Quanta crueldade, dirão esses biltres politicamente-corretos. Mas, por quê? Segundo o nosso amigo supracitado, ele não tinha em casa acesso a outras fontes de informação mais ricas do que a que lhe era fornecida pela escola. Graças à rigidez de seus mestres como a Sra. Simon ele se tornou apto a se embrenhar na sociedade e realizar-se como pessoa. Não apenas ele, mas boa parte de seus colegas que encararam o desafio de superar as suas limitações.

Superar a si mesmo é um dos pontos fundamentais de uma boa educação. Superação dá-se quando temos a apresentação de obstáculos a serem enfrentados para que possamos provar para nós mesmos o quanto somos capazes de mudar o nosso destino quando esse parece irreversível. Neste caso, quando a professora estava sendo “injusta” estava dando uma oportunidade para os alunos serem justos para consigo mesmo. Quando um professor estava lhes apresentando um pesado fardo para carregarem, estava lhes fortalecendo o caráter. Esses mestres estavam, literalmente, dando uma legítima surra intelectual e moral em seus alunos inocentes. Entretanto, não é apanhando que se aprende a bater? Era isso que os ditos professores “injustos” estavam ensinando aos seus alunos.

Todos nós tivemos em nossa infância e mocidade um e outro professor deste gabarito apontado pelo professor estadunidense. E, provavelmente, foi graças a esse tipo de magistério que muitas das boas marcas que dão forma ao nosso caráter advieram das surras morais e intelectuais que nos foram aplicadas por eles. Eu mesmo lembro-me até os dias de hoje da Irmã Odila. Ela não era a senhora Simon. Era mais branda em alguns quesitos e a superava-a em muitos outros, sem dúvida alguma.

Obviamente que quando eu tinha os meus doze anos de idade não morria de amores por ela. Porém, o parco conhecimento que tenho da língua mátria devo a ela. Esta além de nos cobrar pontualmente as lições ministradas em sala de aula, remetia uma infinidade de tarefas para serem realizadas em casa juntamente com a leitura obrigatória das obras de literatura que integravam o programa da disciplina.

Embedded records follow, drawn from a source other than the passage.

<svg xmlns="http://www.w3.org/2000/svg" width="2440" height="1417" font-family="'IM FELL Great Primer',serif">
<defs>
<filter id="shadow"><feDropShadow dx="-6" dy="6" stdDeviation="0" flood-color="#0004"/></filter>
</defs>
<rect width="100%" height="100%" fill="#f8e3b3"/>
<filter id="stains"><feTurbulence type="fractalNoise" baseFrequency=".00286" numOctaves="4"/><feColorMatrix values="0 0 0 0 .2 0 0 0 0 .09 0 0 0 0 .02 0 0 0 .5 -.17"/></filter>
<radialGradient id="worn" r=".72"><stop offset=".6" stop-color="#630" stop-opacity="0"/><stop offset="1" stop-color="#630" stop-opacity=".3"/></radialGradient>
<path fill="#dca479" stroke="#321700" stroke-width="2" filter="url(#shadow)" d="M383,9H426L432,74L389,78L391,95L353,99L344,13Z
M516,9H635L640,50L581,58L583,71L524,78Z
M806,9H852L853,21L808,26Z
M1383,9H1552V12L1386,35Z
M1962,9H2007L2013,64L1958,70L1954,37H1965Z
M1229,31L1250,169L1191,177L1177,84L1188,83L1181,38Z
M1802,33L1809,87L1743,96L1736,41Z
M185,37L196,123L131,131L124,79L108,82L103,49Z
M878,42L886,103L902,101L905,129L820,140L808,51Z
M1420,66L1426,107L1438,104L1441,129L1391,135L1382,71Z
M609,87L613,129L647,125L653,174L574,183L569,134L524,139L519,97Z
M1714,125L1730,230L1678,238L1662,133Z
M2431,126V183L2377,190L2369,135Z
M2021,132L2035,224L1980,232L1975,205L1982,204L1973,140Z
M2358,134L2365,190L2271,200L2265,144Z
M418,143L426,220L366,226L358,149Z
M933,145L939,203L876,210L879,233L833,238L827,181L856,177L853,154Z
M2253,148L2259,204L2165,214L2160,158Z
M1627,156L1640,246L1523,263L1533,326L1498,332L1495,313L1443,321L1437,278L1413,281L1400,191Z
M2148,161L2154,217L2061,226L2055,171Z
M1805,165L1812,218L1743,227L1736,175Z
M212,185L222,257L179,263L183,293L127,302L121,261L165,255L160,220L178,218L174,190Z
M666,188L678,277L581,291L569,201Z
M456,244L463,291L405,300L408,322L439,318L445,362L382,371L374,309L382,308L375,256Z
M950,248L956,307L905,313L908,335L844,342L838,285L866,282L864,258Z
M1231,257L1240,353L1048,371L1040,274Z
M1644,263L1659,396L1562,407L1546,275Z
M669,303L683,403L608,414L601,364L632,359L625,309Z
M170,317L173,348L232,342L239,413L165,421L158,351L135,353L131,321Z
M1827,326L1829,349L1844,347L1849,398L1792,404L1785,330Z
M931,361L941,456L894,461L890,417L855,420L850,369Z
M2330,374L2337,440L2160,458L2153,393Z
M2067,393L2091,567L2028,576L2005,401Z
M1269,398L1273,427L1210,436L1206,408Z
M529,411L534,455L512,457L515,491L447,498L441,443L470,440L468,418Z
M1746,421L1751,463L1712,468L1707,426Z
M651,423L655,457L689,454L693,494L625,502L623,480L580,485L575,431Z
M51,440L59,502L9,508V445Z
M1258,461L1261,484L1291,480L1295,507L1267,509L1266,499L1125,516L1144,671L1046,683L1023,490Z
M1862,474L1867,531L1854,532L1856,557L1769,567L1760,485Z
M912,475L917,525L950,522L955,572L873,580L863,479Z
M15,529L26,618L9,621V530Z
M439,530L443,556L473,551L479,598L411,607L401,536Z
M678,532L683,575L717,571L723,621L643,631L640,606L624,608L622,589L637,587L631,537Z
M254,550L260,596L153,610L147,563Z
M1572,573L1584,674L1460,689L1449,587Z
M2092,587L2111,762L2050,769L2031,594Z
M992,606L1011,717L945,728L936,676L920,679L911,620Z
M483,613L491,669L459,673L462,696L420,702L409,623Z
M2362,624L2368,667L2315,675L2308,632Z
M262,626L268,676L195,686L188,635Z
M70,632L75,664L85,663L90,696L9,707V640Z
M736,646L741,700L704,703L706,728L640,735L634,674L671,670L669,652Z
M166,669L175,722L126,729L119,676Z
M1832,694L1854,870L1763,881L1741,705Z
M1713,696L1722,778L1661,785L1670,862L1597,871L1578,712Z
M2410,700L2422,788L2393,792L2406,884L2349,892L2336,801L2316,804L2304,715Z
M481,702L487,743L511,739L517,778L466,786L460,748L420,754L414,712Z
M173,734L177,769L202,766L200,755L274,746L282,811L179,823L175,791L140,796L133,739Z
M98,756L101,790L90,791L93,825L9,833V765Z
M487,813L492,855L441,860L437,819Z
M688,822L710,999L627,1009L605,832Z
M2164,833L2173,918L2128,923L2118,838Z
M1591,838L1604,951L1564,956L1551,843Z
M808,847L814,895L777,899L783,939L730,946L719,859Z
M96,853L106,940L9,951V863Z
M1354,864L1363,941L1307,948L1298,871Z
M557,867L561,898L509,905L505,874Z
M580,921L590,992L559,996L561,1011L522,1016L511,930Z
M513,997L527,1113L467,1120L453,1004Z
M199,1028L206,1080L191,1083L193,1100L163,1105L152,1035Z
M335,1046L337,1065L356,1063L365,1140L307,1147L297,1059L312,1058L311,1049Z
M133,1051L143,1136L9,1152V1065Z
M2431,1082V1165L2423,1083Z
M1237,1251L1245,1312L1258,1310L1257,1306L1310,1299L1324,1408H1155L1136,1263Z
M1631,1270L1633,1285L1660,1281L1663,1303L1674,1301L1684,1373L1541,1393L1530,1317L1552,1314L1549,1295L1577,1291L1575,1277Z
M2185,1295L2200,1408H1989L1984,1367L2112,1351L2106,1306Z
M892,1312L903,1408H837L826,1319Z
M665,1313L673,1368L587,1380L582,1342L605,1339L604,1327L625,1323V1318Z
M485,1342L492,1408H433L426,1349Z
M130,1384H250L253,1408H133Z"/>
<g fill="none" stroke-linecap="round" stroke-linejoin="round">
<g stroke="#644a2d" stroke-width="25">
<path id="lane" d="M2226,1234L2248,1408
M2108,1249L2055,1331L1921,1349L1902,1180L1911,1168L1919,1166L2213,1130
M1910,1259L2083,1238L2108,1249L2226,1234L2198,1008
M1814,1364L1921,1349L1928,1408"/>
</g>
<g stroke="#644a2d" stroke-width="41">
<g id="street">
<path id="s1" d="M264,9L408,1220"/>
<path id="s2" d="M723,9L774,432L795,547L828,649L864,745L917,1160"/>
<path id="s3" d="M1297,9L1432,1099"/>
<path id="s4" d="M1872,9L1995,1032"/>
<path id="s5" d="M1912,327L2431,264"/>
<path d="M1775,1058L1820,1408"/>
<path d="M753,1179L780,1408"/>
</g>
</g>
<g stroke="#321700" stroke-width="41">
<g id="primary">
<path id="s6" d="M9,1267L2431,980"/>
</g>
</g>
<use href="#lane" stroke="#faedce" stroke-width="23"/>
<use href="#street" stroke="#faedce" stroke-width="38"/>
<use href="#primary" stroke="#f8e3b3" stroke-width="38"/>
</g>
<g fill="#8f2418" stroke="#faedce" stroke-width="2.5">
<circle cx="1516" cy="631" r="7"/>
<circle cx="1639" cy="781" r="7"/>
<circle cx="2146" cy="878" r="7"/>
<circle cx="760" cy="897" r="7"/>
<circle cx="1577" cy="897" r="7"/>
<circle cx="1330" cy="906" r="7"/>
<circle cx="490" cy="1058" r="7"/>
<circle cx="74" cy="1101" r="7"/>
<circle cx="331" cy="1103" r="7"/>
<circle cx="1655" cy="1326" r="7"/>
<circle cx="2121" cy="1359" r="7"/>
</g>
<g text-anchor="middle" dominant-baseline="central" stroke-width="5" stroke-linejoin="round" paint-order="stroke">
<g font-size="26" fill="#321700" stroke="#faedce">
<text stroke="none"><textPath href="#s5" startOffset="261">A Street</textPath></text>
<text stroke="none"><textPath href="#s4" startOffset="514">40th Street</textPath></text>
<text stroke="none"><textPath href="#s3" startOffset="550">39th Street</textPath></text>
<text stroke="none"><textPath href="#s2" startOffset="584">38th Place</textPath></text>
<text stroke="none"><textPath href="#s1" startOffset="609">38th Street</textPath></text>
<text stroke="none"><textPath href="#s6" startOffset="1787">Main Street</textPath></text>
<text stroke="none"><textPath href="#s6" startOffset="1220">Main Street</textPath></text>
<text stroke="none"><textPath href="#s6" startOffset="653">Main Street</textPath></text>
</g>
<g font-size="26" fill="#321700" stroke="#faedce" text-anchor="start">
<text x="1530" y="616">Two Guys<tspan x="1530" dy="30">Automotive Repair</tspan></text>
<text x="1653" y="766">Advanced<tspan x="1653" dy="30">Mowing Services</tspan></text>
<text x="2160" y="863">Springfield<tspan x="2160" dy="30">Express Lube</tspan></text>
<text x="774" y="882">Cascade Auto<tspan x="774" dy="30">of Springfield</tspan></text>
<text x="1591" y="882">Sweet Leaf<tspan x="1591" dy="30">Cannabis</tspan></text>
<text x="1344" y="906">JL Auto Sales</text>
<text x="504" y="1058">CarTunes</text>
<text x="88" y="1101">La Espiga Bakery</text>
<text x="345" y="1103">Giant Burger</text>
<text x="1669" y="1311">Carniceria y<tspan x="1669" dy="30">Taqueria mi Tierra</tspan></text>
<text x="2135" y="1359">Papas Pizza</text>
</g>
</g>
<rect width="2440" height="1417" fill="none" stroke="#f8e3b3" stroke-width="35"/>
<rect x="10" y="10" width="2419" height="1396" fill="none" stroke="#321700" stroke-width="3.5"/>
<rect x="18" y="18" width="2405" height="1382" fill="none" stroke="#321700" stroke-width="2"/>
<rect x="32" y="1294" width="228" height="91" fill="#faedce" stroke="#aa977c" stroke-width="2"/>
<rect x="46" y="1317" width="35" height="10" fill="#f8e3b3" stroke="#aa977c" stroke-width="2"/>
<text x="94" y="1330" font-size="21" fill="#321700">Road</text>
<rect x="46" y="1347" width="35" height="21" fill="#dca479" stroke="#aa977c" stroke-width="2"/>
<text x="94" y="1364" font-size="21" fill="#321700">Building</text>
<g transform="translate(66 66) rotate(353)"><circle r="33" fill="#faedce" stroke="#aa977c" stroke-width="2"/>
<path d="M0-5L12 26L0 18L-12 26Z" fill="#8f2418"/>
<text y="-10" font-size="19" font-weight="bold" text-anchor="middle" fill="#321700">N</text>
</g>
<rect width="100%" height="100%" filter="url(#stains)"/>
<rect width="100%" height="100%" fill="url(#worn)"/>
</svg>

Naturalmente que a direção acabou por fazer o que não se deve: deram ouvidos aos queixumes de um bando de alunos temerosos tomados pela desídia intelectual. No ano seguinte não tivemos mais aula coma referida madre, porém, até hoje, lembro-me dela com grande clareza. Não apenas dela, mas de suas lições.

Se Deus permitisse-me, gostaria muito de poder me encontrar com ela e dizer apenas duas coisas. A primeira: pedir perdão pelas insolências motivadas pela minha desídia. Segundo: agradecer-lhe por tudo que ela fez por mim e pelos meus colegas. Com certeza tanto eu como os meus pares somos grandes devedores. Provavelmente ela sabe disso. Pena que nós aprendemos isso apenas tardiamente.